Tone Notes for the GM
- Speak in flattened whimsy: "The android served tea with impossible elegance. No one drank it."
- Let players design compartments: A bathhouse module that plays string quartets, or a zero-G kitchen stocked only with preserved regrets
- Use cinematic framing: Symmetrical shot descriptions, lingering on polished shoes, trains seen in reflection
- Blend cosmic scale with intimate detail: Vast alien landscapes viewed through perfectly clean windows while characters argue about childhood slights
Themes
Siblings as satellites in mutual orbit. The violence of becoming someone else to survive love. Machines who dream of becoming human, and humans who envy their clarity. Death as an unscheduled transfer.
These are characters whose carefully constructed identities are under siege in the vastness of space, using elaborate technological rituals and precise social behaviors as armor against the fundamental loneliness of existence. The train journey becomes both literal travel and metaphorical passage through grief, where the destination matters less than what passengers discover about themselves along the way.
TiGGR is available at hotelkilo.itch.io • This scenario is fan-created content • 30-45 minutes • 2-5 players
The artificial gravity hummed with mechanical precision as Francis adjusted his chrome monocle for the third time in ten minutes. The AI therapist embedded in the lens offered a gentle suggestion about anxiety management, which he ignored with practiced efficiency.
Peter-2 sat precisely centered in his observation seat, unopened suitcase balanced on his knees like a prayer book he couldn't bring himself to read. Through the panoramic window, the broken Venusian resort moon rotated slowly, its abandoned luxury domes catching starlight like scattered jewelry.
Jack-a-tron typed furiously into his holo-novel, crafting dialogue for characters who sounded suspiciously like his brothers but claimed to be cosmic explorers discovering new forms of love among the asteroid belts. The parallels were entirely coincidental, he assured himself.
The Ephemera's voice filled the observation car with warm, maternal authority: "Next stop, the Martian Memorial Gardens. Please prepare your hearts for unexpected recognition."
Francis's monocle chimed softly. According to the AI therapist, this was the moment when healing traditionally began. He had booked their passage specifically for this moment, though he couldn't quite remember why that had seemed like a good idea six months ago.
Outside, space was very large and very dark, and they were very small within it, carrying their matching luggage toward a destination none of them could properly pronounce. The train maintained its schedule with religious devotion, as if punctuality could somehow solve the problem of being human in an infinite universe.
Peter-2's suitcase clicked softly, once, as if something inside was trying to get out.
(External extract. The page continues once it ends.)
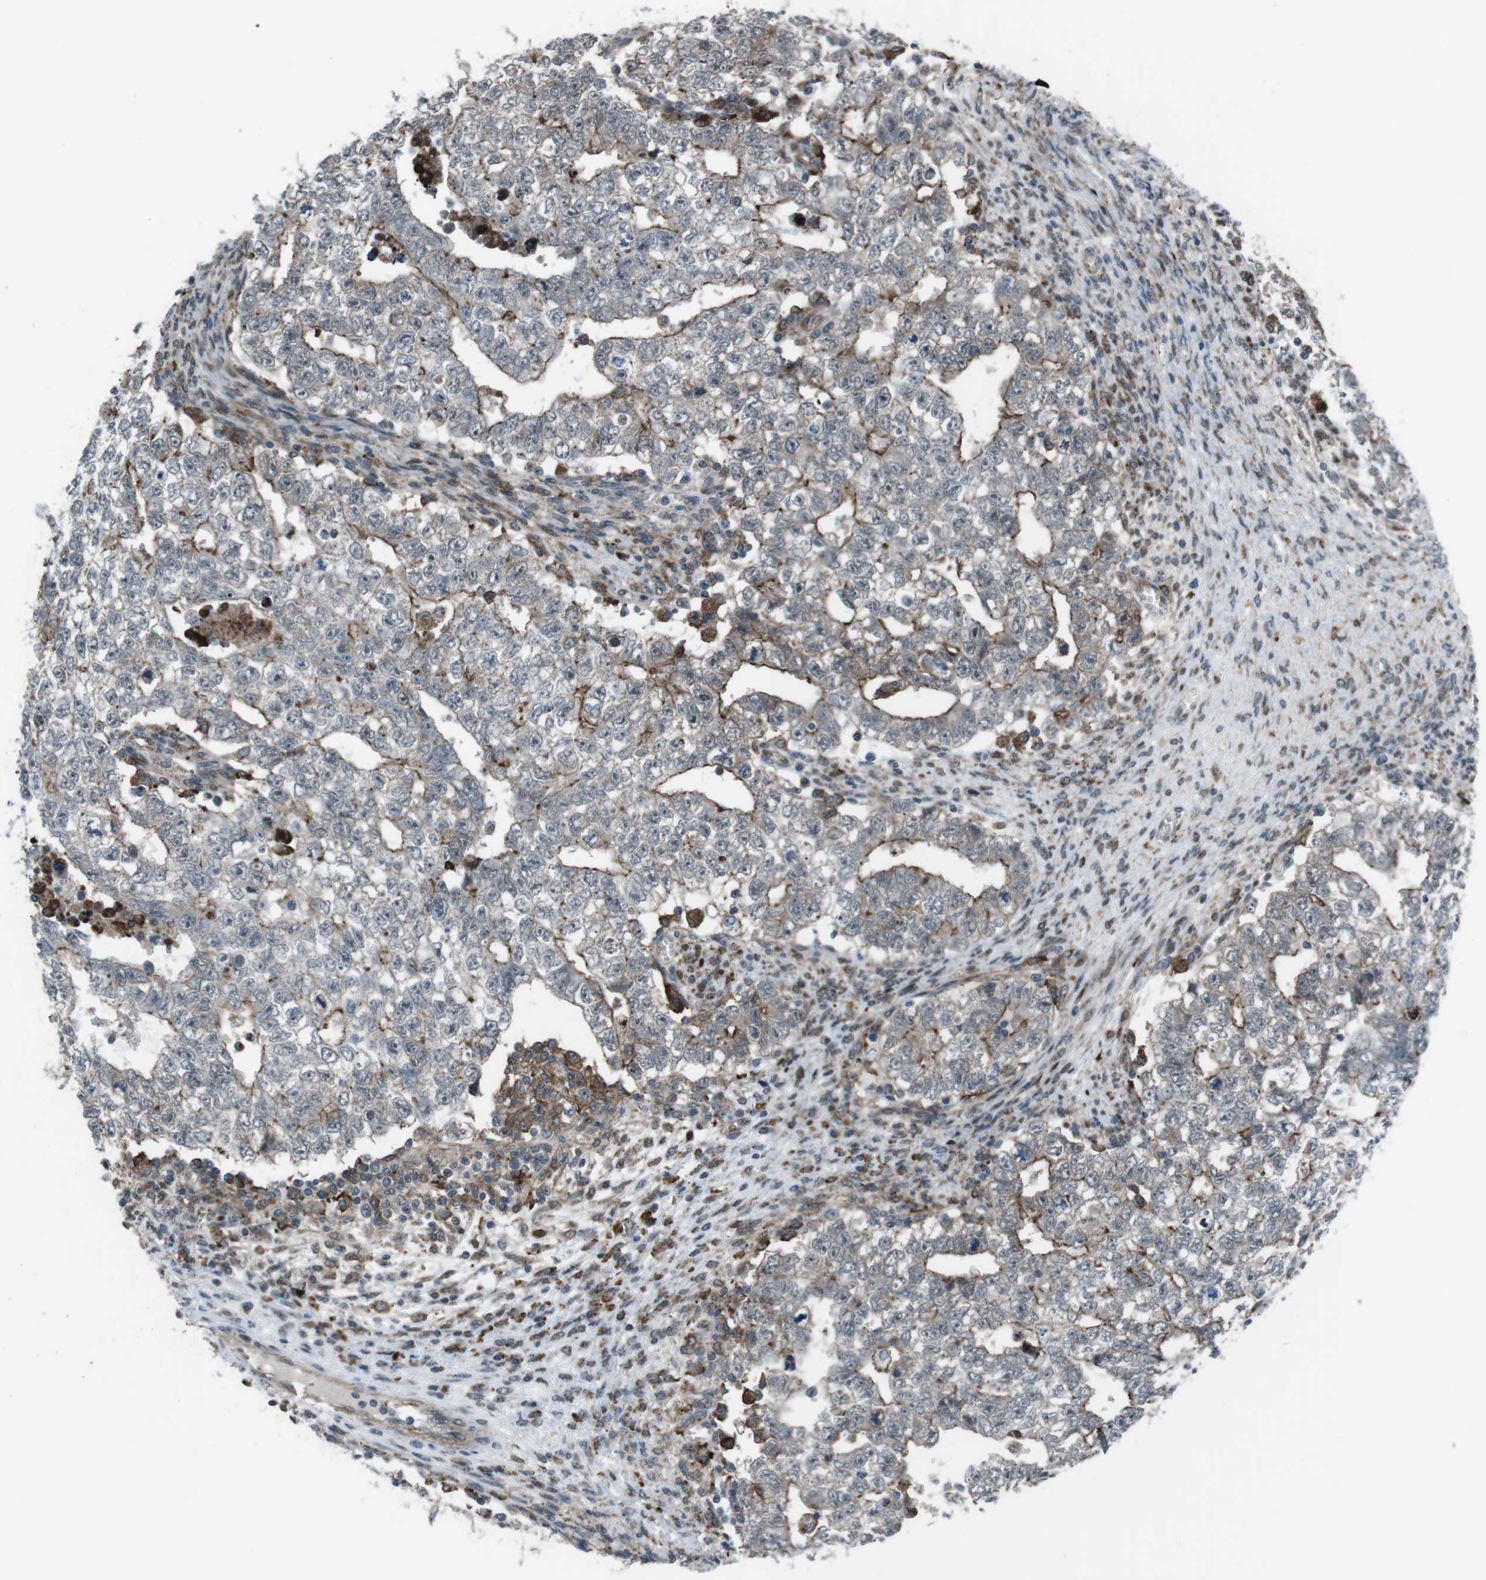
{"staining": {"intensity": "moderate", "quantity": "25%-75%", "location": "cytoplasmic/membranous"}, "tissue": "testis cancer", "cell_type": "Tumor cells", "image_type": "cancer", "snomed": [{"axis": "morphology", "description": "Seminoma, NOS"}, {"axis": "morphology", "description": "Carcinoma, Embryonal, NOS"}, {"axis": "topography", "description": "Testis"}], "caption": "Immunohistochemical staining of human testis cancer exhibits medium levels of moderate cytoplasmic/membranous protein expression in about 25%-75% of tumor cells.", "gene": "GDF10", "patient": {"sex": "male", "age": 38}}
The journey to Mother Station would take forty-seven hours. It had already been forty-seven years since they'd last spoken honestly with each other, so the timing felt about right.
Through the floor-to-ceiling windows, the dead civilizations of Venus passed like a slow-motion film strip of someone else's dreams, beautiful and terrible and perfectly framed against the cosmic dark. The Ephemera carried them forward with the inexorable gentleness of grief itself, toward whatever ending they had purchased tickets for, whether they were ready or not.